Join a local basketball or bowling league — provided it’s held in an alcohol-free bowling alley. Take cooking or pottery classes. Enroll in a Spanish class or if you’re into comedy, hook up with an improv group.
By doing this, you will have something to fill the hours of your day and you might even make some friends in the process.
But what if you’re just not feeling it? Folks who get involved in group activities tend to be happy, optimistic, enthusiastic, and “fun.”
You might not feel like a “fun” person unless you’ve had a drink or two.

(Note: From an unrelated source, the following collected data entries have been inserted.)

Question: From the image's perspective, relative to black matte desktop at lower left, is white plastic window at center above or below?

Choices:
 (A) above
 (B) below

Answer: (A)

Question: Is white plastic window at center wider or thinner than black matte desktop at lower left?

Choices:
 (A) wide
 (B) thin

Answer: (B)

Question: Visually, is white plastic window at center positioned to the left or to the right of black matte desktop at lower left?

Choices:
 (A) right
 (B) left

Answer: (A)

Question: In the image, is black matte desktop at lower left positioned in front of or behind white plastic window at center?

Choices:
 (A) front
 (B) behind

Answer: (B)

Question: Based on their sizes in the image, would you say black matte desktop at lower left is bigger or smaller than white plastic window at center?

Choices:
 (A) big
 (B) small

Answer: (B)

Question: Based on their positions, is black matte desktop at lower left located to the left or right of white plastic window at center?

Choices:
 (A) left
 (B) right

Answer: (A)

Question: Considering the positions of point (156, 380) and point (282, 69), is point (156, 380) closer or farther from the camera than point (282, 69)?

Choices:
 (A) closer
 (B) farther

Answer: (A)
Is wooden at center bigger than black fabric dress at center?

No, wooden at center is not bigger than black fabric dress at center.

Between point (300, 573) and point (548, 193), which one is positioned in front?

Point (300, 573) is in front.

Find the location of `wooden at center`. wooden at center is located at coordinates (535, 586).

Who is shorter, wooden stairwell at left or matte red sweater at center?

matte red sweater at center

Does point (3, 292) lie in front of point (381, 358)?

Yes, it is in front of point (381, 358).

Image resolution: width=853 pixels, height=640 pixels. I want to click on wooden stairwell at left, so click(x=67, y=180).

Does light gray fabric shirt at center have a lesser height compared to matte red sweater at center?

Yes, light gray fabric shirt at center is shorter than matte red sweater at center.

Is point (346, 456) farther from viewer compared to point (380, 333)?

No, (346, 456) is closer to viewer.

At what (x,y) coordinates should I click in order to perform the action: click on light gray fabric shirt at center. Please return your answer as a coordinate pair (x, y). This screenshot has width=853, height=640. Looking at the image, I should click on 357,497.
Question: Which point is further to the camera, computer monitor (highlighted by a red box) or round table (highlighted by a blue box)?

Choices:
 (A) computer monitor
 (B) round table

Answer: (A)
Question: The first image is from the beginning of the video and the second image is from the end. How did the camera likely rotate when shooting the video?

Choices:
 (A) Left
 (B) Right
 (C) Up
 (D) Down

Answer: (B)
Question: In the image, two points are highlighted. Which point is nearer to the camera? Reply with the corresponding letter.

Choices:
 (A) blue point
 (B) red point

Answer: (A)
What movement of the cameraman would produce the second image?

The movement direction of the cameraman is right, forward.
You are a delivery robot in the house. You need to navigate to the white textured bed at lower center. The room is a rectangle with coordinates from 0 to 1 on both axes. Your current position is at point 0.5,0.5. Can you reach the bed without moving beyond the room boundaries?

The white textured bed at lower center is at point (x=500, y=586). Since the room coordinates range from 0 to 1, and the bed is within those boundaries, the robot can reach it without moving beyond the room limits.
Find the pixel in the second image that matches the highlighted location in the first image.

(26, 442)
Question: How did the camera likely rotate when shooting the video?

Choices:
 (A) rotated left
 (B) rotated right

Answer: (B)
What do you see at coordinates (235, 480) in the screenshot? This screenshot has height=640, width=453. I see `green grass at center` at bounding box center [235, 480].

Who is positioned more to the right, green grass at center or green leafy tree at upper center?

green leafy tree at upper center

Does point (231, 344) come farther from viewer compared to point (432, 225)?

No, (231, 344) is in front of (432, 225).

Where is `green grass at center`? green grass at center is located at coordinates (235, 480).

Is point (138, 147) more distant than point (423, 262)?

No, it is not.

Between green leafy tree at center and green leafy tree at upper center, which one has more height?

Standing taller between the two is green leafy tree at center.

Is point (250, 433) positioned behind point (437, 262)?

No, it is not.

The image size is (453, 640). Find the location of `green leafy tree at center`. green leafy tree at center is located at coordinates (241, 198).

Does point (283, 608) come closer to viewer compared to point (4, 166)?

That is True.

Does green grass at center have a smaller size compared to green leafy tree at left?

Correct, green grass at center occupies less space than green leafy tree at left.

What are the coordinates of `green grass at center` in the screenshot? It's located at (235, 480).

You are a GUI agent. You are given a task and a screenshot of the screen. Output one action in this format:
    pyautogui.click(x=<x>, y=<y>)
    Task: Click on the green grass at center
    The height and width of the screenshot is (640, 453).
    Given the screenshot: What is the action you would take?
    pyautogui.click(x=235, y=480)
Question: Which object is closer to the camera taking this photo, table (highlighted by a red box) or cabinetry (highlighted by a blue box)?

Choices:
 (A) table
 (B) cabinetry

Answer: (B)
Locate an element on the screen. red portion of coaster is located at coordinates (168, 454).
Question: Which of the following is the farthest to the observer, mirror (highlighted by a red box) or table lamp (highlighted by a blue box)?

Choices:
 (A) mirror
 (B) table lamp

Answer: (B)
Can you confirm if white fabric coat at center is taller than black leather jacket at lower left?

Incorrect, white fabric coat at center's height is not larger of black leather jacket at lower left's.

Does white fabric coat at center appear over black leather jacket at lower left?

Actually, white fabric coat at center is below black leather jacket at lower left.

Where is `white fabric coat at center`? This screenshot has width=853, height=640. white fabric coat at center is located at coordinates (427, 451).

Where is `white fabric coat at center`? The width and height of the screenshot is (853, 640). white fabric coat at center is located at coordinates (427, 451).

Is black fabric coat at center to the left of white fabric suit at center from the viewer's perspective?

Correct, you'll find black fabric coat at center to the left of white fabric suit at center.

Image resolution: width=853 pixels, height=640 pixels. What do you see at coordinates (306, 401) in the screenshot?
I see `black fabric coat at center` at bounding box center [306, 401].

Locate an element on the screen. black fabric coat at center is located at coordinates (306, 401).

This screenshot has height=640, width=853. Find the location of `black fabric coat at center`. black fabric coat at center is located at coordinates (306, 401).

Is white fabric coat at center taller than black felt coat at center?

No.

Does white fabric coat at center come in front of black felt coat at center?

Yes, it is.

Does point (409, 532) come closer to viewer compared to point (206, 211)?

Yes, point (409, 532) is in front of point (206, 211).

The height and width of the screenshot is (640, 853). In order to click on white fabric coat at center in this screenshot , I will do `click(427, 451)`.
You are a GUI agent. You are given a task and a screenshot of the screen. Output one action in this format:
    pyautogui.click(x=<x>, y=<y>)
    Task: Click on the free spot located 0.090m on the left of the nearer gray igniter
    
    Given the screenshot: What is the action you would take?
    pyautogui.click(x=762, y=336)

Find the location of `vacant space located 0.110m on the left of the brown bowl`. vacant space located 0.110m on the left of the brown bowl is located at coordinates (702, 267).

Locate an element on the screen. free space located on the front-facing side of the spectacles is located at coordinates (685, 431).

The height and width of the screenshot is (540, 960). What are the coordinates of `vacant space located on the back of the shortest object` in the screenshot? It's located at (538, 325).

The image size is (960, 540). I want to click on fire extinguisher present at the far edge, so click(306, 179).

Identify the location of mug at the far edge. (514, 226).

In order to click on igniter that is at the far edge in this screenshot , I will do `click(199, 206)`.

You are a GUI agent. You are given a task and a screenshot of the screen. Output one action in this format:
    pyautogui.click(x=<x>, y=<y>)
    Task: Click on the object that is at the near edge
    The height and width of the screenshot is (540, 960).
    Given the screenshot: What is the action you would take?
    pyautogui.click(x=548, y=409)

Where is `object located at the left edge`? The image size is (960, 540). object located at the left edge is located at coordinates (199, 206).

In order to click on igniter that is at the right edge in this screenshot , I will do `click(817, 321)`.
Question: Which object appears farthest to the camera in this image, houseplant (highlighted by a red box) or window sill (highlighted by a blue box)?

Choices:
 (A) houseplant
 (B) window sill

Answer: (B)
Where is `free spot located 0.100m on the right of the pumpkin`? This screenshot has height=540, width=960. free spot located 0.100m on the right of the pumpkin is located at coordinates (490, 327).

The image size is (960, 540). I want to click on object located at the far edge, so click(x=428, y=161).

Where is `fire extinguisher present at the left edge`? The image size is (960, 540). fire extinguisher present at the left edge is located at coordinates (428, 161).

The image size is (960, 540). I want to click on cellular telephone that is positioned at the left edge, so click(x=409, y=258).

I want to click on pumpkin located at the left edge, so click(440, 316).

But you can be, with the right mindset.
The phrase, “fake it till you make it,” means that through the act of imitation — whether you’re imitating optimism, confidence, joy, or general know-how — you can gain those qualities for real.
I’m not saying you have to fake every aspect of your life — you don’t want to squash your authenticity or change yourself entirely.
But if you “fake” being happy or optimistic, especially when you’re first getting out there and joining groups for fun, you might just find yourself becoming happier and more hopeful as time goes on — and as you build solid social connections with others in sober environments.
- See a therapist or counselor:
It can feel like you have to struggle through your alcoholism loneliness by yourself, but there are many therapists that specialize in exactly what you are going through.
The process of finding a therapist can be intimidating, but once you do, talking things through with an objective and unbiased party can take a real weight off of your shoulders.
The National Institute on Alcohol Abuse and Alcoholism has a number of resources relating to treatment.
If you feel it’s time to consider inpatient or outpatient rehab, American Addiction Centers can help you find the program that will best suit your needs.
If you are struggling with your drinking and looking for more resources, call the Substance Abuse and Mental Health Services Administration at 1-800-662-HELP or check out their website.
Alcoholism is a disease that many are predisposed to but the stigma that surrounds it makes outsiders look at those who suffer from it as weak or selfish.
Your addiction might also make it harder to maintain your friendships and support network, particularly if you have to remove yourself from social activities that tend to involve alcohol.
But if you’re struggling with loneliness and alcohol addiction, you’re not alone — and these feelings won’t last forever.
Even if it’s painful to admit your addiction and loneliness to others — or yourself — this is a battle that can be won, and you deserve happiness.